Print this span of the material below exactly: the line with "PCA ਦੇ ਚੇਅਰਮੈਨ", the line with "10 интересных фактов из жизни Чехова", and every line between them, but nothing else.

▶ **Entries supplied**
%%
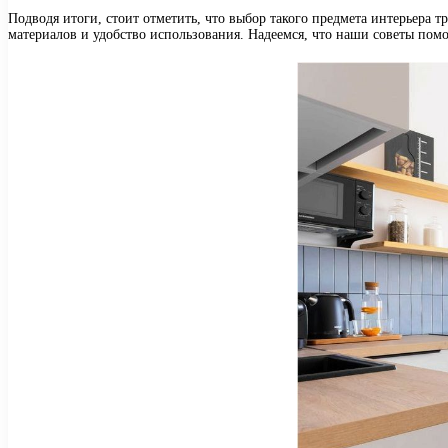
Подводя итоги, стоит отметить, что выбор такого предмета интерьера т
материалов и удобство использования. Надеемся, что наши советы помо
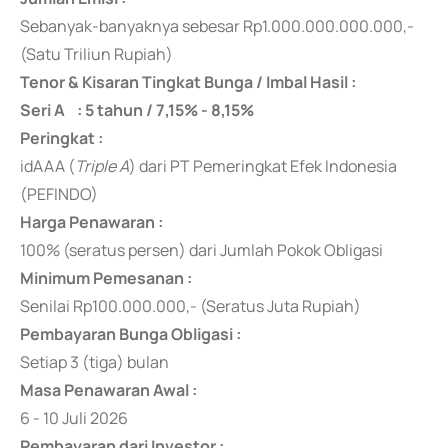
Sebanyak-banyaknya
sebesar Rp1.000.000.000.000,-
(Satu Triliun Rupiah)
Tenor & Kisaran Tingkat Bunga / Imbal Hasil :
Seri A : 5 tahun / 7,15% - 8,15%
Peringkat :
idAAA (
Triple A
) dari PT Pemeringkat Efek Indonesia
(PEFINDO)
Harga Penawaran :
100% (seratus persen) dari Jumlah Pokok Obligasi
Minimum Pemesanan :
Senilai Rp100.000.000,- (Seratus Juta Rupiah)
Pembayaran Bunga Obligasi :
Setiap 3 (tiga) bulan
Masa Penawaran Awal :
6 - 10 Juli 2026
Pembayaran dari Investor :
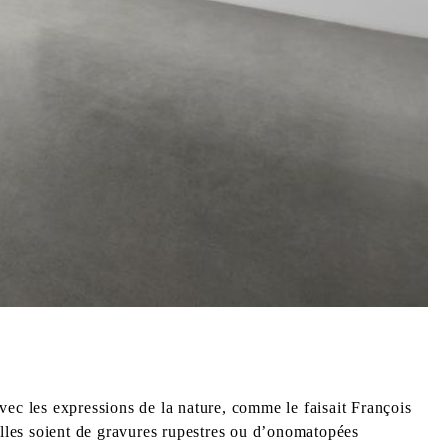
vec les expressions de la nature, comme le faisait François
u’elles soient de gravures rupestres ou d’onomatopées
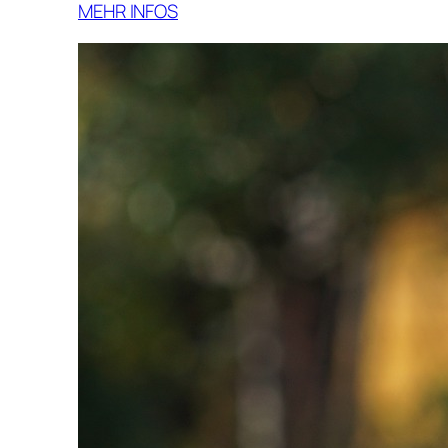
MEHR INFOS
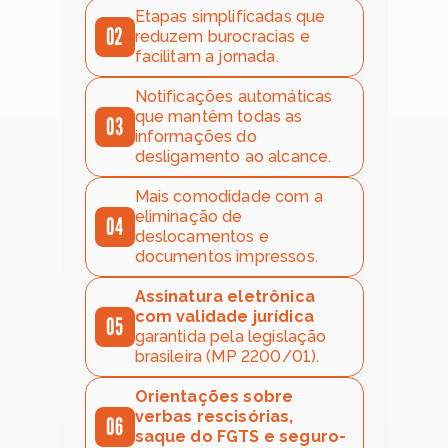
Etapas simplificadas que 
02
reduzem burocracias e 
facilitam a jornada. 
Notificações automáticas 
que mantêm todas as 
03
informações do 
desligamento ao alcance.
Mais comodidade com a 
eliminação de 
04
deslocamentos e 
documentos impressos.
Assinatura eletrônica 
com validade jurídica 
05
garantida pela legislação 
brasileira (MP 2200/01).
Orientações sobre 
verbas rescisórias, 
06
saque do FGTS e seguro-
%%
%%
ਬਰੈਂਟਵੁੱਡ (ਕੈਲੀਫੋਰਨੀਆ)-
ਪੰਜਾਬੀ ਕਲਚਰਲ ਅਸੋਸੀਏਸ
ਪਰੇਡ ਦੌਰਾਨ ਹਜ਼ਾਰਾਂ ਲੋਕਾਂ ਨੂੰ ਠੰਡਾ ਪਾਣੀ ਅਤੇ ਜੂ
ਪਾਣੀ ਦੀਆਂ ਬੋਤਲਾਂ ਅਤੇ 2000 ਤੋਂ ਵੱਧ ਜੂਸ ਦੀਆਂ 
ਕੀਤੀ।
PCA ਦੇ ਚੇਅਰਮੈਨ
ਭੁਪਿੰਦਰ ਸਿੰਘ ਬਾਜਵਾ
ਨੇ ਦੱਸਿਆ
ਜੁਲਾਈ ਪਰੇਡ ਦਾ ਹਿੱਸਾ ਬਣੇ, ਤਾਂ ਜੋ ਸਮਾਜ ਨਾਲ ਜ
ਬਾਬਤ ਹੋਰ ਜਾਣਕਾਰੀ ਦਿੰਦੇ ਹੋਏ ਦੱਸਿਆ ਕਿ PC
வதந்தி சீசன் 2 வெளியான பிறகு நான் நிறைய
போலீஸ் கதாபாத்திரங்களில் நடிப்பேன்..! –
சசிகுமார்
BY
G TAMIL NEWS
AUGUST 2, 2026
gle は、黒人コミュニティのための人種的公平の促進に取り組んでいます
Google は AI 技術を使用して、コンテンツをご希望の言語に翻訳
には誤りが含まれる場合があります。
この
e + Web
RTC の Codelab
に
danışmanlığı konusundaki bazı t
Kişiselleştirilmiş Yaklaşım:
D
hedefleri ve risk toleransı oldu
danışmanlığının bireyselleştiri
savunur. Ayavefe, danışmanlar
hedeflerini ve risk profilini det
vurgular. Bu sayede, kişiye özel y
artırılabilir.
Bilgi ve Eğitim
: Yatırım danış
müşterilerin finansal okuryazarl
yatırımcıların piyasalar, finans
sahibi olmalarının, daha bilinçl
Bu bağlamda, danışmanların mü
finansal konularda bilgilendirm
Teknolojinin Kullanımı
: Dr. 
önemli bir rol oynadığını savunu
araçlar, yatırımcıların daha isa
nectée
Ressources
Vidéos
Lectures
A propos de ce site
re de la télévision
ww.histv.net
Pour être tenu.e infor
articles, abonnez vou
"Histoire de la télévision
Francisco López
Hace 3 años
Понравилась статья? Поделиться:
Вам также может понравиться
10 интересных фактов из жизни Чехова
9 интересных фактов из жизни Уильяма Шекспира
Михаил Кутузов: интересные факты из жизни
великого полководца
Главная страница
%%
▶ **Answer to this problem**
PCA ਦੇ ਚੇਅਰਮੈਨ
ਭੁਪਿੰਦਰ ਸਿੰਘ ਬਾਜਵਾ
ਨੇ ਦੱਸਿਆ
ਜੁਲਾਈ ਪਰੇਡ ਦਾ ਹਿੱਸਾ ਬਣੇ, ਤਾਂ ਜੋ ਸਮਾਜ ਨਾਲ ਜ
ਬਾਬਤ ਹੋਰ ਜਾਣਕਾਰੀ ਦਿੰਦੇ ਹੋਏ ਦੱਸਿਆ ਕਿ PC
வதந்தி சீசன் 2 வெளியான பிறகு நான் நிறைய
போலீஸ் கதாபாத்திரங்களில் நடிப்பேன்..! –
சசிகுமார்
BY
G TAMIL NEWS
AUGUST 2, 2026
gle は、黒人コミュニティのための人種的公平の促進に取り組んでいます
Google は AI 技術を使用して、コンテンツをご希望の言語に翻訳
には誤りが含まれる場合があります。
この
e + Web
RTC の Codelab
に
danışmanlığı konusundaki bazı t
Kişiselleştirilmiş Yaklaşım:
D
hedefleri ve risk toleransı oldu
danışmanlığının bireyselleştiri
savunur. Ayavefe, danışmanlar
hedeflerini ve risk profilini det
vurgular. Bu sayede, kişiye özel y
artırılabilir.
Bilgi ve Eğitim
: Yatırım danış
müşterilerin finansal okuryazarl
yatırımcıların piyasalar, finans
sahibi olmalarının, daha bilinçl
Bu bağlamda, danışmanların mü
finansal konularda bilgilendirm
Teknolojinin Kullanımı
: Dr. 
önemli bir rol oynadığını savunu
araçlar, yatırımcıların daha isa
nectée
Ressources
Vidéos
Lectures
A propos de ce site
re de la télévision
ww.histv.net
Pour être tenu.e infor
articles, abonnez vou
"Histoire de la télévision
Francisco López
Hace 3 años
Понравилась статья? Поделиться:
Вам также может понравиться
10 интересных фактов из жизни Чехова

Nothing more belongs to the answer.